If you need to set up DNS monitoring and check the authenticity of the DNS responses, you can configure the Custom Script monitoring device and use the DnsSecTest.cs script.

The DnsSecTest.cs script enables DNSSEC validation for DNS lookup.

What Is DNSSEC Validation

DNSSEC is a suite of extensions that improve Domain Name System (DNS) security by verifying that DNS results have not been tampered with. Enterprises can use DNSSEC to prevent a number of attacks related to DNS spoofing, DNS cache poisoning, etc.

DNS was designed when security was not a top priority in its development. Thus, when sending a request to an authoritative DNS server, the resolver can’t verify the authenticity of the response, sent by name servers to clients.
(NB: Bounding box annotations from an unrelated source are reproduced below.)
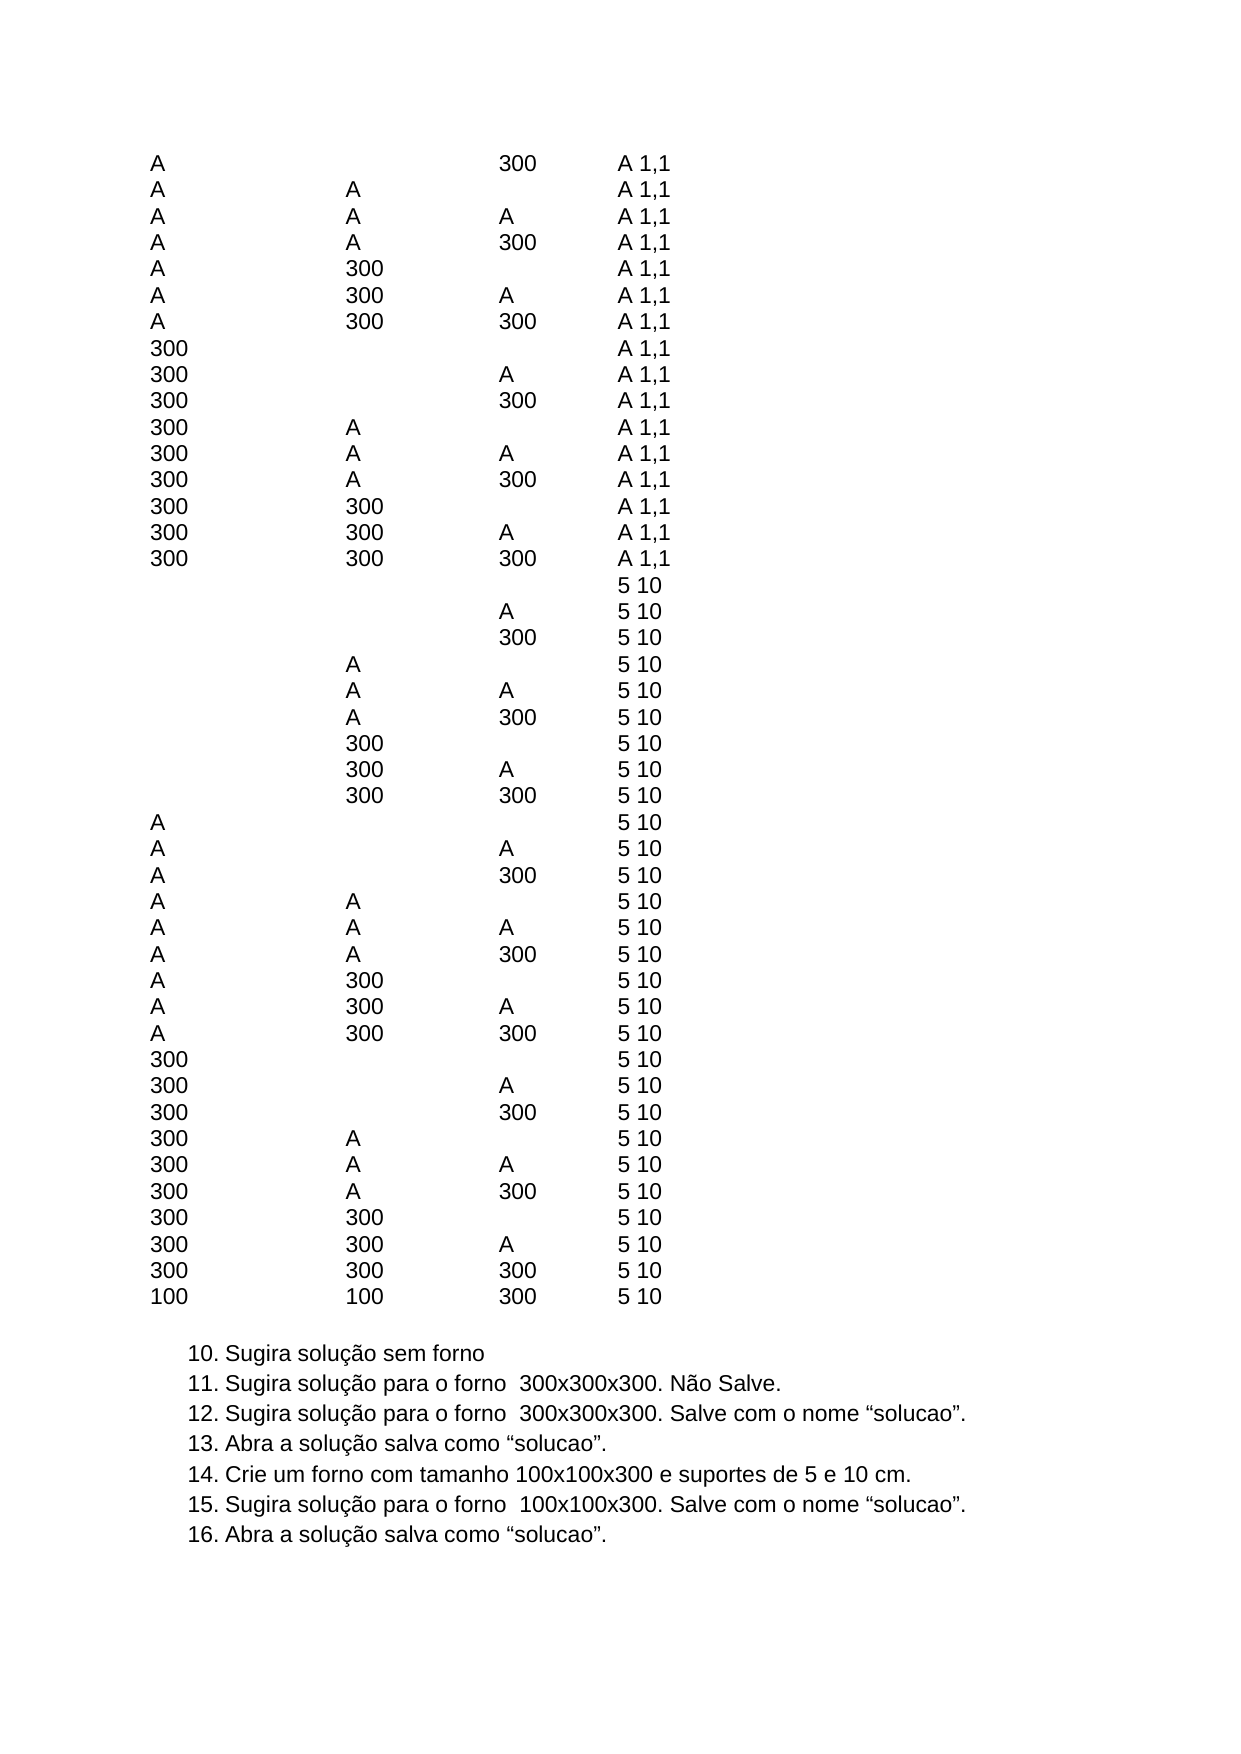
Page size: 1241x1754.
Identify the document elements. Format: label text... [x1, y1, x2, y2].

table_cell 300 [150, 1231, 345, 1257]
table_cell 5 10 [617, 730, 1083, 756]
table_cell 5 10 [617, 1020, 1083, 1046]
table_cell 5 10 [617, 1257, 1083, 1283]
table_cell [499, 414, 617, 440]
table_cell 5 10 [617, 941, 1083, 967]
table_cell [345, 624, 498, 651]
table_cell 5 10 [617, 572, 1083, 598]
table_cell A 1,1 [617, 466, 1083, 493]
table_cell A [150, 835, 345, 862]
table_cell A [150, 888, 345, 914]
table_cell A 1,1 [617, 387, 1083, 413]
table_cell A [150, 176, 345, 203]
table_cell A [345, 414, 498, 440]
table_cell A 1,1 [617, 282, 1083, 308]
table_cell 300 [499, 466, 617, 493]
table_cell [150, 756, 345, 782]
table_cell 300 [150, 1178, 345, 1204]
table_cell A 1,1 [617, 519, 1083, 545]
table_cell 5 10 [617, 967, 1083, 993]
table_cell 5 10 [617, 624, 1083, 651]
table_cell 5 10 [617, 756, 1083, 782]
table_cell A [499, 203, 617, 229]
table_cell A [345, 229, 498, 255]
table_cell A [150, 967, 345, 993]
table_cell 5 10 [617, 1125, 1083, 1151]
table_cell [499, 1204, 617, 1231]
table_cell [499, 730, 617, 756]
table_cell 100 [150, 1283, 345, 1309]
table_cell 300 [345, 493, 498, 519]
table_cell 5 10 [617, 1231, 1083, 1257]
table_cell A [499, 282, 617, 308]
table_cell A [150, 941, 345, 967]
table_cell A [499, 677, 617, 703]
table_cell 300 [150, 1204, 345, 1231]
table_cell [150, 572, 345, 598]
table_cell 300 [345, 993, 498, 1020]
table_cell 5 10 [617, 809, 1083, 835]
table_cell A [345, 1178, 498, 1204]
table_cell 5 10 [617, 1151, 1083, 1178]
table_cell 300 [345, 1020, 498, 1046]
table_cell 5 10 [617, 677, 1083, 703]
table_cell [345, 598, 498, 624]
table_cell [345, 387, 498, 413]
list Crie um forno com tamanho 100x100x300 e suportes de 5 e 10 cm. [187, 1461, 1090, 1487]
table_cell 300 [499, 941, 617, 967]
table_cell A [150, 282, 345, 308]
table_cell 5 10 [617, 1178, 1083, 1204]
table_cell 300 [345, 756, 498, 782]
table_cell 300 [150, 545, 345, 572]
table_cell [345, 862, 498, 888]
list Abra a solução salva como “solucao”. [187, 1430, 1090, 1457]
table_cell A 1,1 [617, 229, 1083, 255]
table_cell [345, 809, 498, 835]
table_cell 300 [499, 1178, 617, 1204]
table_cell 300 [150, 1046, 345, 1072]
table_cell 300 [345, 308, 498, 334]
table_cell [150, 783, 345, 809]
table_cell A [345, 941, 498, 967]
table_cell [150, 704, 345, 730]
table_cell [345, 1046, 498, 1072]
table_cell 300 [499, 545, 617, 572]
table_cell A [499, 1151, 617, 1178]
table_cell 300 [345, 1231, 498, 1257]
table_cell A 1,1 [617, 414, 1083, 440]
table_cell A 1,1 [617, 545, 1083, 572]
table_cell A [150, 862, 345, 888]
table_cell [499, 335, 617, 361]
table_cell [499, 809, 617, 835]
table_cell 5 10 [617, 862, 1083, 888]
table_cell 300 [499, 308, 617, 334]
table_cell A 1,1 [617, 361, 1083, 387]
table_cell A [345, 651, 498, 677]
table_cell [499, 1125, 617, 1151]
table_cell A 1,1 [617, 203, 1083, 229]
table_cell 300 [345, 730, 498, 756]
table_cell 300 [499, 1020, 617, 1046]
table_cell [345, 1099, 498, 1125]
table_cell 300 [345, 1257, 498, 1283]
table_cell A [345, 440, 498, 466]
table_cell A 1,1 [617, 150, 1083, 176]
table_cell A [150, 308, 345, 334]
table_cell 300 [150, 1099, 345, 1125]
list Sugira solução para o forno 300x300x300. Não Salve. [187, 1370, 1090, 1396]
table_cell [499, 967, 617, 993]
table_cell [150, 730, 345, 756]
table_cell A [499, 756, 617, 782]
table_cell 5 10 [617, 1283, 1083, 1309]
table_cell 300 [499, 150, 617, 176]
table_cell A [150, 229, 345, 255]
table_cell 300 [345, 545, 498, 572]
table_cell A [345, 176, 498, 203]
table_cell A [499, 835, 617, 862]
table_cell 300 [499, 783, 617, 809]
table_cell A 1,1 [617, 176, 1083, 203]
table_cell 5 10 [617, 835, 1083, 862]
table_cell 5 10 [617, 914, 1083, 941]
table_cell A [150, 809, 345, 835]
table_cell [499, 1046, 617, 1072]
table_cell 5 10 [617, 651, 1083, 677]
table_cell 300 [150, 519, 345, 545]
table_cell 300 [150, 493, 345, 519]
table_cell [345, 361, 498, 387]
table_cell 300 [499, 1257, 617, 1283]
table_cell A [499, 361, 617, 387]
table_cell [345, 1073, 498, 1099]
list Sugira solução para o forno 300x300x300. Salve com o nome “solucao”. [187, 1400, 1090, 1427]
table_cell A [499, 1231, 617, 1257]
table_cell 5 10 [617, 1099, 1083, 1125]
table_cell 5 10 [617, 1204, 1083, 1231]
table_cell 5 10 [617, 1046, 1083, 1072]
table_cell A [345, 466, 498, 493]
table_cell [150, 624, 345, 651]
list Sugira solução sem forno [187, 1340, 1090, 1366]
table_cell A 1,1 [617, 255, 1083, 282]
table_cell [345, 335, 498, 361]
table_cell 300 [150, 440, 345, 466]
table_cell 5 10 [617, 993, 1083, 1020]
table_cell 300 [499, 704, 617, 730]
table_cell A [345, 1125, 498, 1151]
table_cell [499, 176, 617, 203]
table_cell 300 [345, 282, 498, 308]
table_cell A [345, 914, 498, 941]
table_cell 300 [499, 229, 617, 255]
table_cell [499, 572, 617, 598]
table_cell A [150, 1020, 345, 1046]
table_cell 300 [499, 1283, 617, 1309]
table_cell 300 [150, 466, 345, 493]
table_cell A 1,1 [617, 493, 1083, 519]
table_cell 300 [150, 361, 345, 387]
table_cell 300 [150, 1257, 345, 1283]
table_cell A [499, 519, 617, 545]
table_cell 300 [499, 624, 617, 651]
table_cell A 1,1 [617, 440, 1083, 466]
table_cell [499, 255, 617, 282]
table_cell [499, 888, 617, 914]
table_cell 300 [150, 1073, 345, 1099]
table_cell [345, 150, 498, 176]
table_cell 300 [150, 1125, 345, 1151]
list Sugira solução para o forno 100x100x300. Salve com o nome “solucao”. [187, 1491, 1090, 1517]
table_cell 300 [150, 335, 345, 361]
table_cell 300 [499, 1099, 617, 1125]
table_cell A [345, 888, 498, 914]
table_cell 5 10 [617, 783, 1083, 809]
table_cell 300 [150, 387, 345, 413]
list Abra a solução salva como “solucao”. [187, 1521, 1090, 1547]
table_cell A 1,1 [617, 335, 1083, 361]
table_cell A [150, 255, 345, 282]
table_cell [345, 835, 498, 862]
table_cell [150, 598, 345, 624]
table_cell [345, 572, 498, 598]
table_cell 300 [499, 862, 617, 888]
table_cell A [499, 1073, 617, 1099]
table_cell 5 10 [617, 598, 1083, 624]
table_cell A [150, 150, 345, 176]
table_cell A [499, 440, 617, 466]
table_cell [499, 493, 617, 519]
table_cell 5 10 [617, 888, 1083, 914]
table_cell A [499, 993, 617, 1020]
table_cell A [345, 203, 498, 229]
table_cell 300 [345, 783, 498, 809]
table_cell A [345, 1151, 498, 1178]
table_cell 5 10 [617, 1073, 1083, 1099]
table_cell A [345, 704, 498, 730]
table_cell A [499, 598, 617, 624]
table_cell 300 [345, 1204, 498, 1231]
table_cell [150, 651, 345, 677]
table_cell 300 [499, 387, 617, 413]
table_cell A [150, 914, 345, 941]
table_cell 300 [345, 255, 498, 282]
table_cell [150, 677, 345, 703]
table_cell 100 [345, 1283, 498, 1309]
table_cell A [499, 914, 617, 941]
table_cell 300 [150, 414, 345, 440]
table_cell 300 [345, 967, 498, 993]
table_cell [499, 651, 617, 677]
table_cell 300 [150, 1151, 345, 1178]
table_cell A [345, 677, 498, 703]
table_cell 300 [345, 519, 498, 545]
table_cell A [150, 203, 345, 229]
table_cell 5 10 [617, 704, 1083, 730]
table_cell A [150, 993, 345, 1020]
table_cell A 1,1 [617, 308, 1083, 334]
The resolver can only check if the response comes from the same IP address to which the original request was sent.

DNSSEC helps to verify the authenticity of DNS responses by using digital signatures for DNS records.

Configuring DnsSecTest.cs

Custom Script File Arguments
DnsSecTest.cs <Domain/hostname> <recordType> <DnsServersUsage>

DnsSecTest.cs available parameters:

  • <Domain/hostname> – Domain or host name to resolve.
  • <recordType> – NS record type to query. Available values: Any, Uri, A, Ns, CName, Soa, Wks, Ptr, HInfo, Mx, Txt, Rp, Afsdb, X25, Isdn, Rt, Nsap, Sig, Key, Px, GPos, Aaaa, Loc, Srv, Naptr, Kx, Cert, DName, Opt, Apl, Ds, SshFp, Ipseckey, RrSig, NSec, Dnskey, Dhcid, NSec3, NSec3Param, TIsa, Hip, CDs, CDnskey, OpenPGPKey, CSync, NId, L32, L64, LP, Eui48, Eui64, TKey, TSig, Ixfr, Axfr, MailB, CAA, Dlv.
  • <DnsServersUsage>Optional: Type of DNS Server to use. Available values: Auto, IPv4Only, IPv6Priority.